The researchers found numerous fossils and collected many samples. "The area has great potential to offer new insights into early earth systems," Xiao said. "The Siberia rocks are about the same age as rocks in South China that we have been studying, but they were laid down in different environmental conditions. It is important to combine the Siberia and South China data in order to have a fuller picture of the earth systems in ancient times."

He is also starting a new research project on early animal mineralization, funded by NASA. "Fossils in younger rock are dominated by skeletonized organisms, but the earliest animals didn't have skeletons until just before the Cambria Period. We are trying to understand what kind of minerals these early animals used when they began to form skeletons, and why they started to make skeletons," said Xiao.

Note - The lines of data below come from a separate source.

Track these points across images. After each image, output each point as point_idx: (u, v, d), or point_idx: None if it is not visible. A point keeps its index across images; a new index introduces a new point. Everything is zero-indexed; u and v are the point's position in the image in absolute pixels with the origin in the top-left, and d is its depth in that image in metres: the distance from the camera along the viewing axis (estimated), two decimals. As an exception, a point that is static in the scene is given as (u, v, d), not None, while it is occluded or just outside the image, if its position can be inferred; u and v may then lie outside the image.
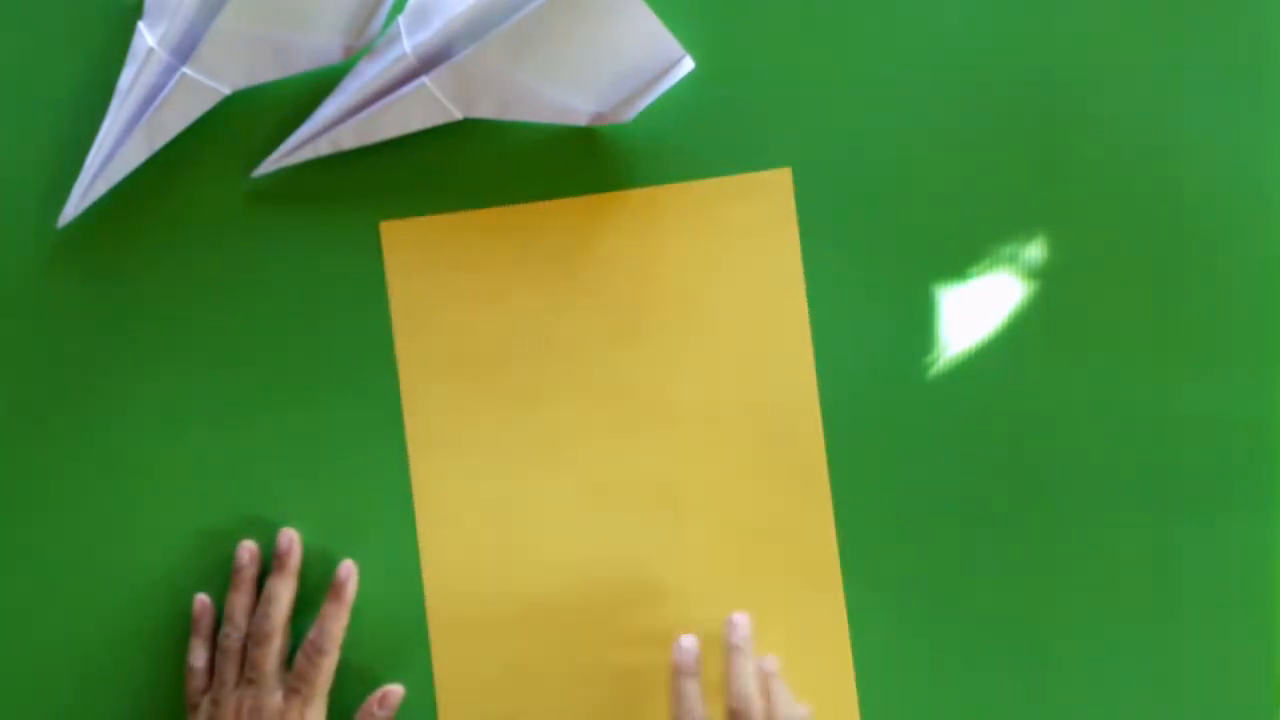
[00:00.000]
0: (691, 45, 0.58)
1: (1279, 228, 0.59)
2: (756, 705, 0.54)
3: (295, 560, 0.58)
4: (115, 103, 0.58)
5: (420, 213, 0.60)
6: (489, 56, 0.56)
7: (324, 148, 0.59)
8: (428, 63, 0.57)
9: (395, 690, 0.58)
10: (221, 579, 0.58)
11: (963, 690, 0.59)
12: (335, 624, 0.57)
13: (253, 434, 0.60)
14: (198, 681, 0.58)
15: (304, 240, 0.60)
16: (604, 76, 0.57)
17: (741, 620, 0.56)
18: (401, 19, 0.58)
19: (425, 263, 0.59)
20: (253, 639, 0.56)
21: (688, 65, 0.58)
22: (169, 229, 0.60)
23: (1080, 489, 0.59)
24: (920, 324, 0.59)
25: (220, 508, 0.60)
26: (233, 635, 0.57)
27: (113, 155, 0.58)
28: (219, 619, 0.59)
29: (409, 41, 0.57)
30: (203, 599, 0.59)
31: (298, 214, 0.60)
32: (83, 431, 0.60)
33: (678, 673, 0.55)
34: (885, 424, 0.59)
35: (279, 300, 0.60)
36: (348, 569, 0.58)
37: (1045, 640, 0.59)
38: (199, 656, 0.58)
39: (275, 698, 0.56)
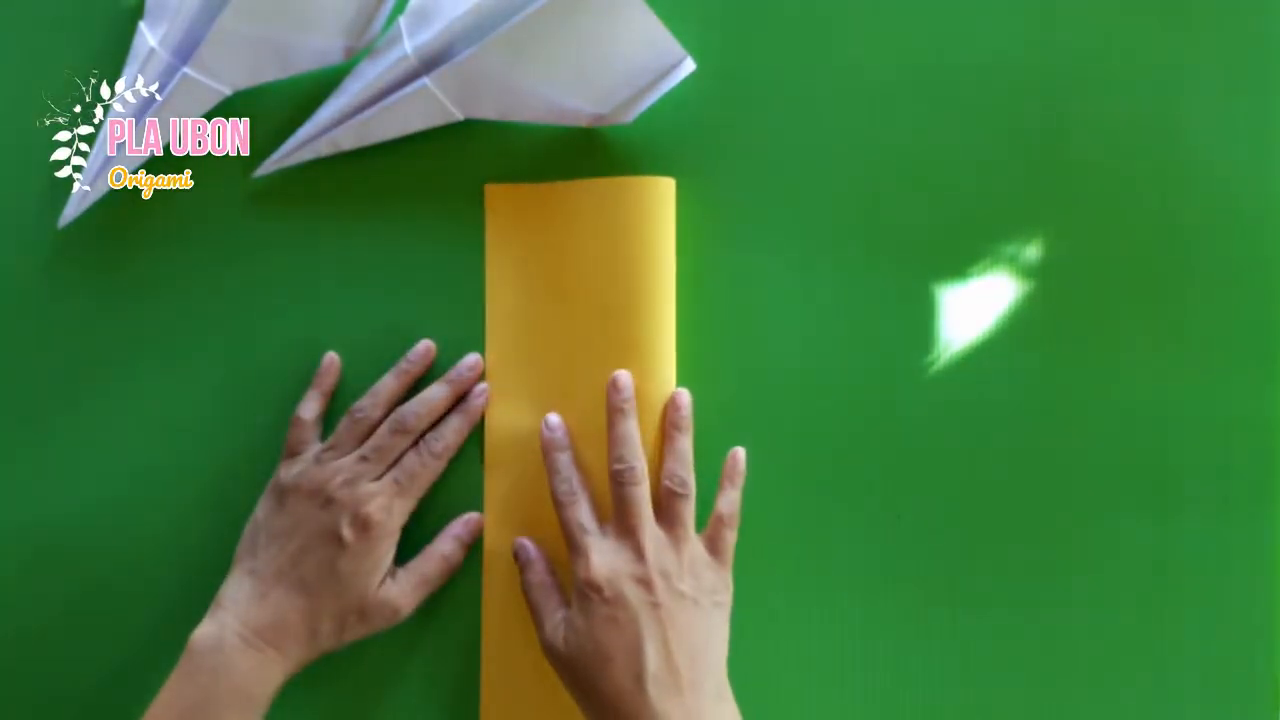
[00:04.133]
0: (692, 46, 0.58)
1: (1279, 228, 0.60)
2: (691, 485, 0.56)
3: (466, 383, 0.59)
4: (116, 103, 0.58)
5: (423, 214, 0.60)
6: (490, 57, 0.56)
7: (324, 148, 0.59)
8: (429, 63, 0.57)
9: (476, 516, 0.59)
10: (223, 572, 0.57)
11: (961, 688, 0.59)
12: (456, 435, 0.58)
13: (253, 434, 0.60)
14: (302, 433, 0.58)
15: (305, 241, 0.60)
16: (605, 78, 0.57)
17: (685, 400, 0.58)
18: (402, 20, 0.58)
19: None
20: (392, 426, 0.57)
21: (689, 66, 0.58)
22: (169, 229, 0.60)
23: (1080, 489, 0.59)
24: (920, 324, 0.60)
25: (220, 508, 0.60)
26: (368, 409, 0.58)
27: (114, 155, 0.58)
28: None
29: (410, 42, 0.57)
30: (333, 356, 0.60)
31: (298, 214, 0.60)
32: (83, 431, 0.60)
33: (550, 448, 0.57)
34: (885, 423, 0.59)
35: (279, 300, 0.60)
36: (480, 390, 0.59)
37: (1045, 639, 0.59)
38: (310, 409, 0.59)
39: (374, 484, 0.56)
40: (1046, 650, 0.59)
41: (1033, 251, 0.60)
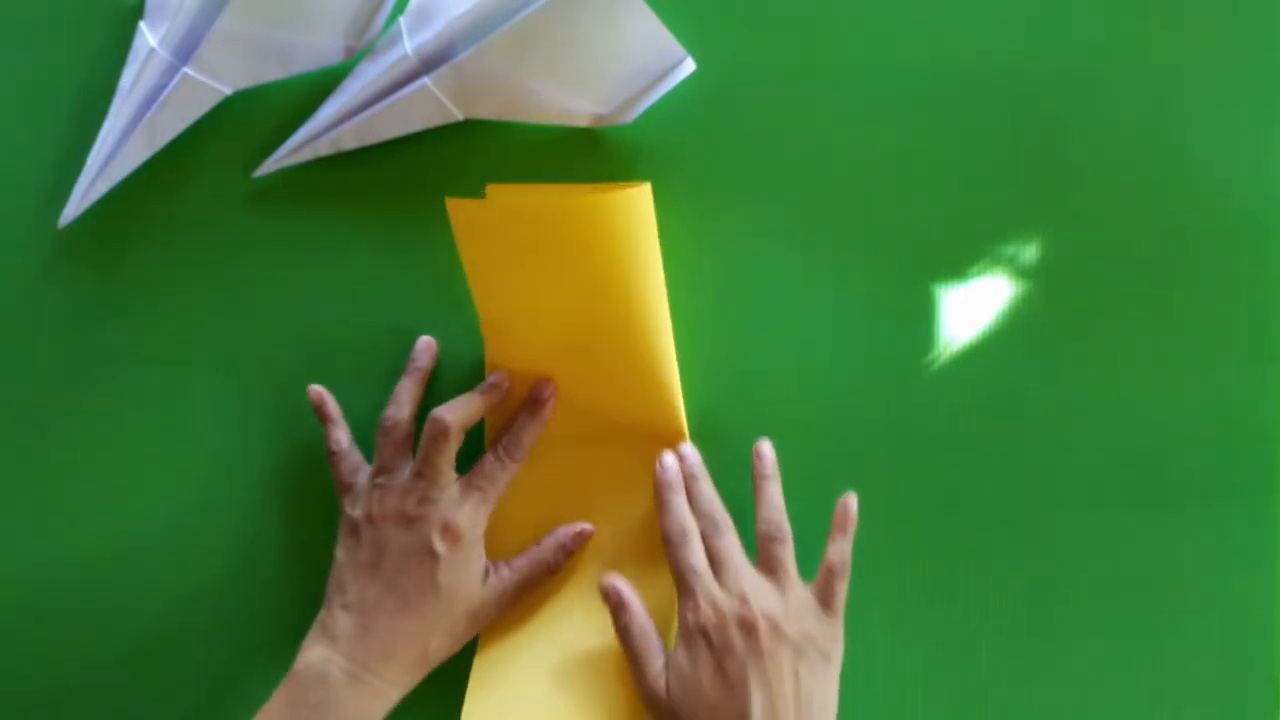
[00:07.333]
0: (692, 46, 0.58)
1: (1279, 228, 0.60)
2: (787, 530, 0.56)
3: (501, 389, 0.58)
4: (116, 103, 0.58)
5: (423, 213, 0.60)
6: (490, 57, 0.56)
7: (325, 148, 0.59)
8: (429, 63, 0.57)
9: (589, 528, 0.59)
10: (225, 573, 0.58)
11: (960, 687, 0.59)
12: (528, 435, 0.57)
13: (253, 433, 0.60)
14: (345, 463, 0.58)
15: (305, 241, 0.60)
16: (606, 78, 0.57)
17: (768, 450, 0.58)
18: (403, 19, 0.58)
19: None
20: (429, 435, 0.55)
21: (689, 66, 0.58)
22: (169, 229, 0.60)
23: (1080, 488, 0.59)
24: (920, 324, 0.60)
25: (218, 506, 0.60)
26: (394, 415, 0.57)
27: (114, 155, 0.58)
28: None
29: (410, 42, 0.57)
30: (315, 387, 0.59)
31: (298, 215, 0.60)
32: (83, 432, 0.60)
33: (663, 488, 0.57)
34: (885, 423, 0.59)
35: (279, 300, 0.60)
36: (550, 389, 0.58)
37: (1044, 639, 0.59)
38: (340, 440, 0.58)
39: (451, 490, 0.56)
40: (1046, 649, 0.59)
41: (1033, 251, 0.60)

Xiao received a bachelor’s and master’s degree from Peking University in China and a master’s degree and Ph.D. from Harvard University. He studied under several internationally known geoscientists while working on his Ph.D. at Harvard. He earned his doctorate in 1998 and joined the Virginia Tech faculty in 2003 as an assistant professor. He was made full professor in 2008. Xiao’s research has been funded by multiple agencies including the National Science Foundation, NASA, the American Chemical Society, and the National Geographic Society. His research has been featured in prestigious scientific journals, such as Nature, Science, and the Proceedings of the National Academy of Science. He was the 2006 recipient of the Charles Schuchert Award presented by the Paleontological Society.